Supplied text:
◆ ◆ ◆ ◆ ◆
# ================================
# SVM with Python Tutorial and Examples
# ================================

# Preliminaries

This notebook command means that plots will be displayed in this notebook.

In [1]:
%matplotlib inline

This gives us Python 3 style printing if we are using Python 2.

In [2]:
from __future__ import print_function

## Modules to Import

"sklean" is scikit-learn, a popular Python module that implements many machine learning technqiues.  We import the part that implements support vector machines

In [3]:
from sklearn import svm

"numpy" is a module that helps do numerical calculations involving vectors and arrays very quickly

In [4]:
import numpy as np

"matplotlib" is a module for making plots.  The plotting part is in matplotlib.pyplot

In [5]:
import matplotlib.pyplot as plt

## Parameters for Making Plots

Change the string on the right hand side of the instruction below to the directory where you want to put the plot you make.  If you leave it as "", the plots will go in the current working directory.

In [6]:
plots_directory = ""

Change the size of plots to be twice as big as default values.  This helps make sure that the plots have high resolution and are large when displayed in this notebook.  Feel free to play with these values.

In [7]:
plt.rcParams['figure.figsize'] = [12., 8.]

Change the fontsize to be much larger (to go along with larger figure size.)  Feel free to play with this value.

In [8]:
plt.rcParams['font.size'] = 24.

# Exploring Kernels in One Dimensions

## Linearly Seperable Case

We start by considering a collection of 3 points in 1 dimension (1-dimensional feature space) that are linearly separable.

In [9]:
points = np.array([[-1.],[0.],[1.]])
labels = [-1,-1,1]

In [10]:
our_linear_svm = svm.SVC(kernel = 'linear', C = 1.)
our_linear_svm.fit(points, labels)
our_linear_svm.predict(points)

array([-1, -1,  1])

We see that everything works.

## Quadratically Separable Case: Linear and Polynomial Kernels

Now we try **non-linearly** separable points

In [11]:
points = np.array([[-1.],[0.],[1.]])
labels = [1,-1,1]

We start by trying the **linear** kernel (for several choices of C)
◆ ◆ ◆ ◆ ◆
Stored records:
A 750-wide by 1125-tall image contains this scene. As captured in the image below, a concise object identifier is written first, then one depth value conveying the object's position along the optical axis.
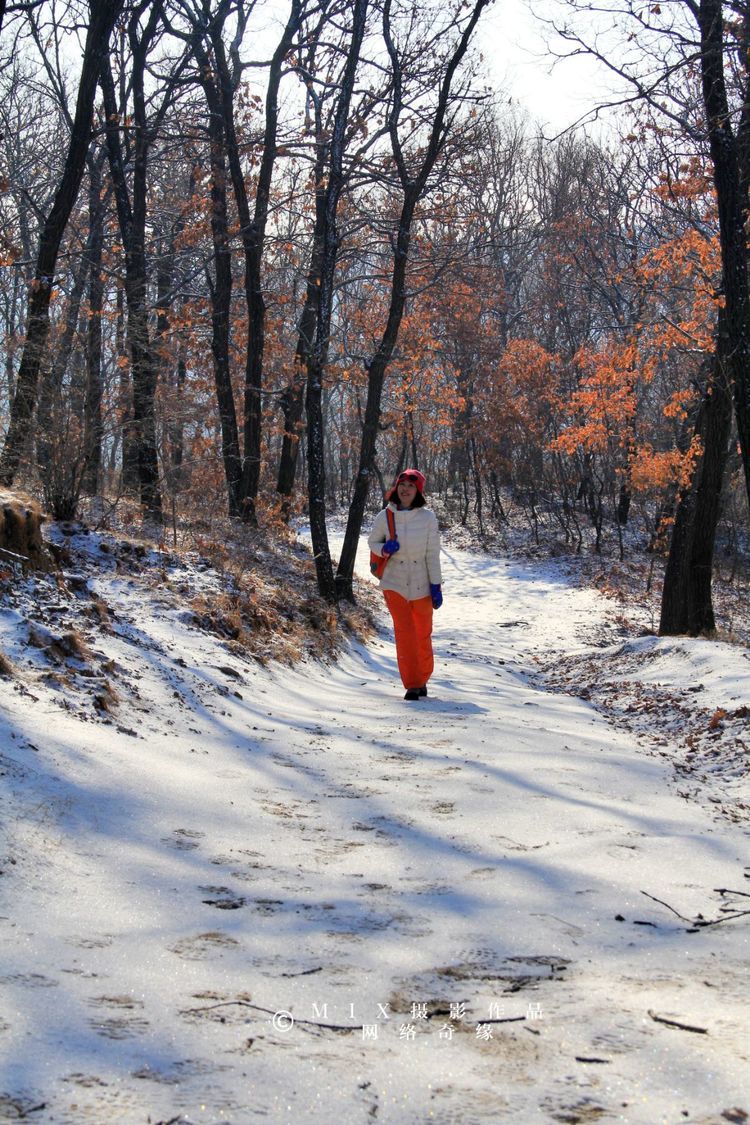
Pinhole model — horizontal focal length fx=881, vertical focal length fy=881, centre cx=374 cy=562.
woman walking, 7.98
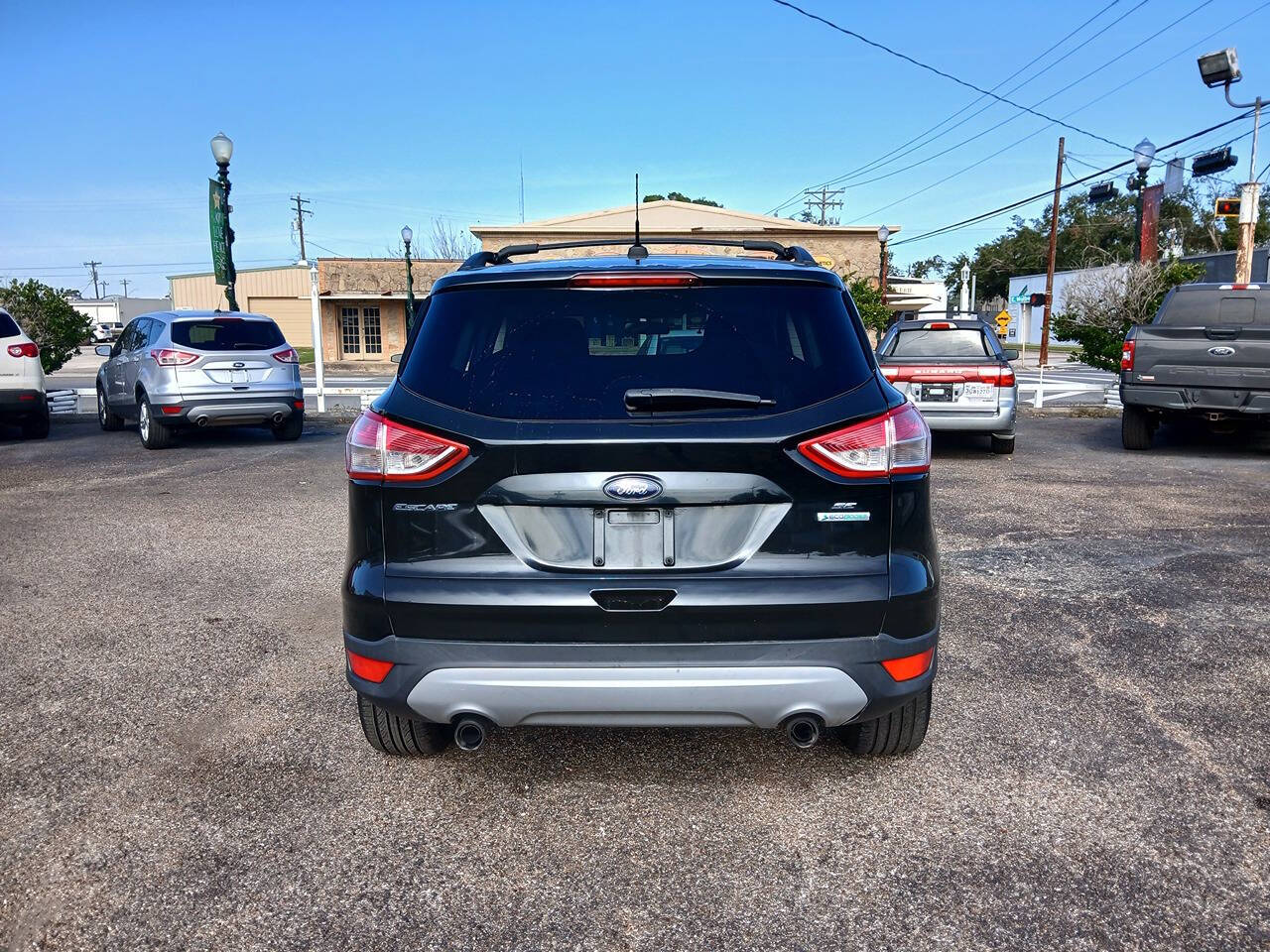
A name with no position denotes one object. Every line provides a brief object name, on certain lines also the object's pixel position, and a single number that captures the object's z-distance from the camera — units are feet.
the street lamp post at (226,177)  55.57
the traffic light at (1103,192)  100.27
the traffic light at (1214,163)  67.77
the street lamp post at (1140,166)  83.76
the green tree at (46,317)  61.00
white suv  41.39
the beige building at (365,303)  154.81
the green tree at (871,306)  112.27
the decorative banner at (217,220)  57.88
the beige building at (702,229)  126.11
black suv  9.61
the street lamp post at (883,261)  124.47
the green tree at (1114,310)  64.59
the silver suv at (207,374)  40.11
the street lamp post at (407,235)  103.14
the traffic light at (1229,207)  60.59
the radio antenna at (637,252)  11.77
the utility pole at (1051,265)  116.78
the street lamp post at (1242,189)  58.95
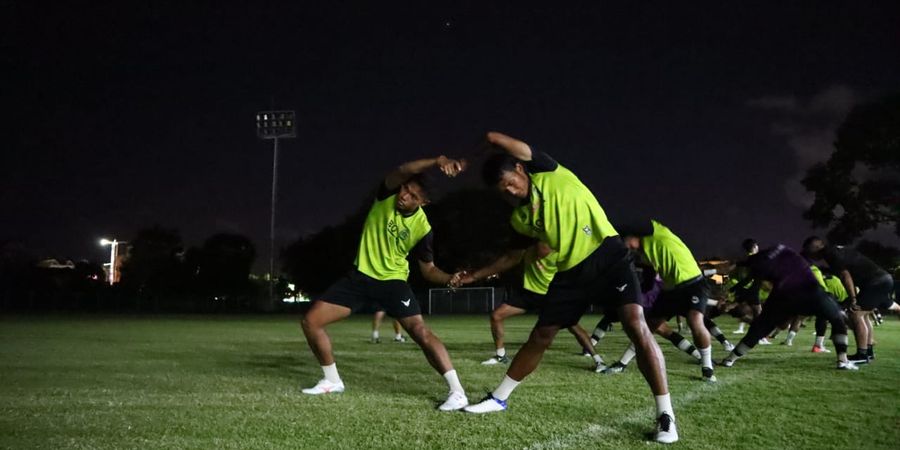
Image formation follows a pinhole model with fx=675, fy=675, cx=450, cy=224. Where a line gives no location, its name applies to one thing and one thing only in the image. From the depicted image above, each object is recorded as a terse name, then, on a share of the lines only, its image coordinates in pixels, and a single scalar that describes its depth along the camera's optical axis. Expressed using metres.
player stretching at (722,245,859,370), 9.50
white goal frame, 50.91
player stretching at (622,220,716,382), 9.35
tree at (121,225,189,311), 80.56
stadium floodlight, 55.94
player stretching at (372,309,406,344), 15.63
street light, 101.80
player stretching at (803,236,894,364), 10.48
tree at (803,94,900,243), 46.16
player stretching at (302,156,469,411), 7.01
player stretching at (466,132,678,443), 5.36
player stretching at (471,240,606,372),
◆ ◆ ◆ ◆ ◆
About this exercise: Continue the SVM tutorial from the point where it stops, starting after its final sentence about trying the linear kernel.

Result of the task:
In [12]:
our_linear_svm_list = [svm.SVC(kernel = 'linear', C = C) for C in [0.01, 1., 1e2, 1e6]]
[o.fit(points, labels) for o in our_linear_svm_list]
[o.predict(points) for o in our_linear_svm_list]

[array([1, 1, 1]), array([1, 1, 1]), array([1, 1, 1]), array([1, 1, 1])]

We see that we do not reproduce "labels" for any value of C which we try.  (We will discuss the meaning and importance of $C$ more later.)

### **Introduction to the Polynomial Kernel**

Now we try the **polynomial** kernel.  The idea of this kernel is that, e.g.,  
  
$k(x,y) = (x y)^d$  
  
is the (dot) product if our values were $x^d$ and $y^d$ instead of $x$ and $y$

If we are dealing with vectors (in a feature space with dimension, $N$ > 1), then, taking $N = 2$ and $d = 2$ as an example  
  
$({\bf{x}} \cdot {\bf{y}})^2 = (x_1 y_1 + x_2 y_2)^2 = x_1^2 y_1^2 + 2 x_1 x_2 y_1 y_2 + x_2^2 y_2^2$.

This is a dot product in a 3 dimensional space where  
  
${\bf{x}} \to (x_1^2, \sqrt{2} x_1 x_2, x_2^2)$
  
So if our problem is linearly separable in this new space, the SVM will work with that polynomial kernel.  

Note that if our form of the polynomial kernel is $({\bf{x}} \cdot {\bf{y}})^d$, then our new space is all monomials (single term polynomials) of degree exactly $d$.  This is the form used in scikit-learn.  However, if instead we defined our polynomial kernel by $({\bf{x}} \cdot {\bf{y}} + c)^d$, then our "new space" contains all monomials of degree $\le d$.  We can implement this kernel by one of three methods
  
1.  Set the coef0 variable (preferred).  
2.  Pass either a kernel function to the svm (class instance).
3.  Pass a (Gram) matrix with the function evaluating for all pairs of points in the training set.
  
We will implement all three choices in this notebook.  Our implementations of 2. and 3. are to show how to use precomputed and callable kernels rather than as a strategy for including a constant in the polynomial method.

### Polynomial Kernel of Degree 1

The polynomial kernel of degree 1 is the same as the linear kernel, so it will not work.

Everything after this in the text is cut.